The entries must be restated exactly as written.

─── The data ───

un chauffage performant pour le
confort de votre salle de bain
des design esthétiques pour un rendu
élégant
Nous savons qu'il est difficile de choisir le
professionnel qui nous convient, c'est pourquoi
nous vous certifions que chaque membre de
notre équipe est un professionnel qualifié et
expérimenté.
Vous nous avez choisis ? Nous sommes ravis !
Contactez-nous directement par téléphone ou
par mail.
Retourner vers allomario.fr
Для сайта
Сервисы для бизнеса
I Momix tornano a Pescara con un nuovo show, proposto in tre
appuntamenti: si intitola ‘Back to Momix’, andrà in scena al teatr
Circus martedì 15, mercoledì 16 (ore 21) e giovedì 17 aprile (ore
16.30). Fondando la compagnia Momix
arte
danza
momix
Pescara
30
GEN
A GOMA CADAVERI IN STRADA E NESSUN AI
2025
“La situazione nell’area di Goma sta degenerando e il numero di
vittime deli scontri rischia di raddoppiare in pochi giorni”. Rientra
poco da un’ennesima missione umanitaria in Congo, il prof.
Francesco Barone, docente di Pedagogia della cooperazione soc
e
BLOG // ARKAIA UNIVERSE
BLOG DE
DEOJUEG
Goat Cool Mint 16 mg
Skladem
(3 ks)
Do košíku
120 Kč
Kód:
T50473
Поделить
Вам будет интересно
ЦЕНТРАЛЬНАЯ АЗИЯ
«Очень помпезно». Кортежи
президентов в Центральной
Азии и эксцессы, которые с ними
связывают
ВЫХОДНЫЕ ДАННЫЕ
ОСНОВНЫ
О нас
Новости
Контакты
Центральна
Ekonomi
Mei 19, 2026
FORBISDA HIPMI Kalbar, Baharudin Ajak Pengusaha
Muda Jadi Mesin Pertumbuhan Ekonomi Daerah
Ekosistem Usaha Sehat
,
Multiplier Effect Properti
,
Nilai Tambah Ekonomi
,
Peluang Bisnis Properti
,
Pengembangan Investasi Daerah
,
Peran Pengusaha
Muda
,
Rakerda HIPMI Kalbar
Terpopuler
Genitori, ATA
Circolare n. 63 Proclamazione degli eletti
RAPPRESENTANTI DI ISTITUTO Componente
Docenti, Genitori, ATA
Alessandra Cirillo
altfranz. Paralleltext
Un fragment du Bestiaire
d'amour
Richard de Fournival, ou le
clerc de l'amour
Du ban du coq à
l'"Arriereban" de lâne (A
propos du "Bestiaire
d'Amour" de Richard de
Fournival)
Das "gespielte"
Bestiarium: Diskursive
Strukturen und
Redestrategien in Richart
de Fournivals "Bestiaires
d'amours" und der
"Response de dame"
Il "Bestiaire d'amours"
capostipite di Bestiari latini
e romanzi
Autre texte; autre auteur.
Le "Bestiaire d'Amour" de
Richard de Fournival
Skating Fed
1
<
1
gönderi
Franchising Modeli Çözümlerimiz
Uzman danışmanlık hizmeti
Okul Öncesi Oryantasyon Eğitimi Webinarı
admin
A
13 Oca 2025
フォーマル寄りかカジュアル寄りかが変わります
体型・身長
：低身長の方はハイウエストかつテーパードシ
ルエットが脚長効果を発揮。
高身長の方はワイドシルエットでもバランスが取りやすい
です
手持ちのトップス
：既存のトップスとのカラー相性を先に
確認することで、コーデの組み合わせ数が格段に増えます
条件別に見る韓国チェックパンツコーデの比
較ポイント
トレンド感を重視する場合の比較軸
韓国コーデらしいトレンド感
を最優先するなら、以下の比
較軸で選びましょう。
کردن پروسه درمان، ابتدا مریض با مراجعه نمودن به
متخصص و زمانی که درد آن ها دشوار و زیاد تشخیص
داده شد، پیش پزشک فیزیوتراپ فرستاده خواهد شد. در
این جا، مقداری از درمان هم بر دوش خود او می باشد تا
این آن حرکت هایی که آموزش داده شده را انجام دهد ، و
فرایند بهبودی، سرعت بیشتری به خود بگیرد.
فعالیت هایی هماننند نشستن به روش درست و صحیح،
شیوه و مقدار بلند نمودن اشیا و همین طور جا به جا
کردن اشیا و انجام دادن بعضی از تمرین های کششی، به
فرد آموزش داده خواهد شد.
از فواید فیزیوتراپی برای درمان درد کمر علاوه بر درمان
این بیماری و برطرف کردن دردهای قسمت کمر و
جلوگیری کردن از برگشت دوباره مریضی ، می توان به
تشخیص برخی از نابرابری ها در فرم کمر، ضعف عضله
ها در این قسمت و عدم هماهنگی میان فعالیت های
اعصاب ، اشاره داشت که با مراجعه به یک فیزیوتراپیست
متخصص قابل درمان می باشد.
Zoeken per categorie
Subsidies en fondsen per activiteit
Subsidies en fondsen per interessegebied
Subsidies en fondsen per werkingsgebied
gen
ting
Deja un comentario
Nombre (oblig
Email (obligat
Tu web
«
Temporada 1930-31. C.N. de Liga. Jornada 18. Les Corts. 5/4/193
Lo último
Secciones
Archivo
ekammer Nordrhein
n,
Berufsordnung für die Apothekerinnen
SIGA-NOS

───

**Solution to the problem:**
un chauffage performant pour le
confort de votre salle de bain
des design esthétiques pour un rendu
élégant
Nous savons qu'il est difficile de choisir le
professionnel qui nous convient, c'est pourquoi
nous vous certifions que chaque membre de
notre équipe est un professionnel qualifié et
expérimenté.
Vous nous avez choisis ? Nous sommes ravis !
Contactez-nous directement par téléphone ou
par mail.
Retourner vers allomario.fr
Для сайта
Сервисы для бизнеса
I Momix tornano a Pescara con un nuovo show, proposto in tre
appuntamenti: si intitola ‘Back to Momix’, andrà in scena al teatr
Circus martedì 15, mercoledì 16 (ore 21) e giovedì 17 aprile (ore
16.30). Fondando la compagnia Momix
arte
danza
momix
Pescara
30
GEN
A GOMA CADAVERI IN STRADA E NESSUN AI
2025
“La situazione nell’area di Goma sta degenerando e il numero di
vittime deli scontri rischia di raddoppiare in pochi giorni”. Rientra
poco da un’ennesima missione umanitaria in Congo, il prof.
Francesco Barone, docente di Pedagogia della cooperazione soc
e
BLOG // ARKAIA UNIVERSE
BLOG DE
DEOJUEG
Goat Cool Mint 16 mg
Skladem
(3 ks)
Do košíku
120 Kč
Kód:
T50473
Поделить
Вам будет интересно
ЦЕНТРАЛЬНАЯ АЗИЯ
«Очень помпезно». Кортежи
президентов в Центральной
Азии и эксцессы, которые с ними
связывают
ВЫХОДНЫЕ ДАННЫЕ
ОСНОВНЫ
О нас
Новости
Контакты
Центральна
Ekonomi
Mei 19, 2026
FORBISDA HIPMI Kalbar, Baharudin Ajak Pengusaha
Muda Jadi Mesin Pertumbuhan Ekonomi Daerah
Ekosistem Usaha Sehat
,
Multiplier Effect Properti
,
Nilai Tambah Ekonomi
,
Peluang Bisnis Properti
,
Pengembangan Investasi Daerah
,
Peran Pengusaha
Muda
,
Rakerda HIPMI Kalbar
Terpopuler
Genitori, ATA
Circolare n. 63 Proclamazione degli eletti
RAPPRESENTANTI DI ISTITUTO Componente
Docenti, Genitori, ATA
Alessandra Cirillo
altfranz. Paralleltext
Un fragment du Bestiaire
d'amour
Richard de Fournival, ou le
clerc de l'amour
Du ban du coq à
l'"Arriereban" de lâne (A
propos du "Bestiaire
d'Amour" de Richard de
Fournival)
Das "gespielte"
Bestiarium: Diskursive
Strukturen und
Redestrategien in Richart
de Fournivals "Bestiaires
d'amours" und der
"Response de dame"
Il "Bestiaire d'amours"
capostipite di Bestiari latini
e romanzi
Autre texte; autre auteur.
Le "Bestiaire d'Amour" de
Richard de Fournival
Skating Fed
1
<
1
gönderi
Franchising Modeli Çözümlerimiz
Uzman danışmanlık hizmeti
Okul Öncesi Oryantasyon Eğitimi Webinarı
admin
A
13 Oca 2025
フォーマル寄りかカジュアル寄りかが変わります
体型・身長
：低身長の方はハイウエストかつテーパードシ
ルエットが脚長効果を発揮。
高身長の方はワイドシルエットでもバランスが取りやすい
です
手持ちのトップス
：既存のトップスとのカラー相性を先に
確認することで、コーデの組み合わせ数が格段に増えます
条件別に見る韓国チェックパンツコーデの比
較ポイント
トレンド感を重視する場合の比較軸
韓国コーデらしいトレンド感
を最優先するなら、以下の比
較軸で選びましょう。
کردن پروسه درمان، ابتدا مریض با مراجعه نمودن به
متخصص و زمانی که درد آن ها دشوار و زیاد تشخیص
داده شد، پیش پزشک فیزیوتراپ فرستاده خواهد شد. در
این جا، مقداری از درمان هم بر دوش خود او می باشد تا
این آن حرکت هایی که آموزش داده شده را انجام دهد ، و
فرایند بهبودی، سرعت بیشتری به خود بگیرد.
فعالیت هایی هماننند نشستن به روش درست و صحیح،
شیوه و مقدار بلند نمودن اشیا و همین طور جا به جا
کردن اشیا و انجام دادن بعضی از تمرین های کششی، به
فرد آموزش داده خواهد شد.
از فواید فیزیوتراپی برای درمان درد کمر علاوه بر درمان
این بیماری و برطرف کردن دردهای قسمت کمر و
جلوگیری کردن از برگشت دوباره مریضی ، می توان به
تشخیص برخی از نابرابری ها در فرم کمر، ضعف عضله
ها در این قسمت و عدم هماهنگی میان فعالیت های
اعصاب ، اشاره داشت که با مراجعه به یک فیزیوتراپیست
متخصص قابل درمان می باشد.
Zoeken per categorie
Subsidies en fondsen per activiteit
Subsidies en fondsen per interessegebied
Subsidies en fondsen per werkingsgebied
gen
ting
Deja un comentario
Nombre (oblig
Email (obligat
Tu web
«
Temporada 1930-31. C.N. de Liga. Jornada 18. Les Corts. 5/4/193
Lo último
Secciones
Archivo
ekammer Nordrhein
n,
Berufsordnung für die Apothekerinnen
SIGA-NOS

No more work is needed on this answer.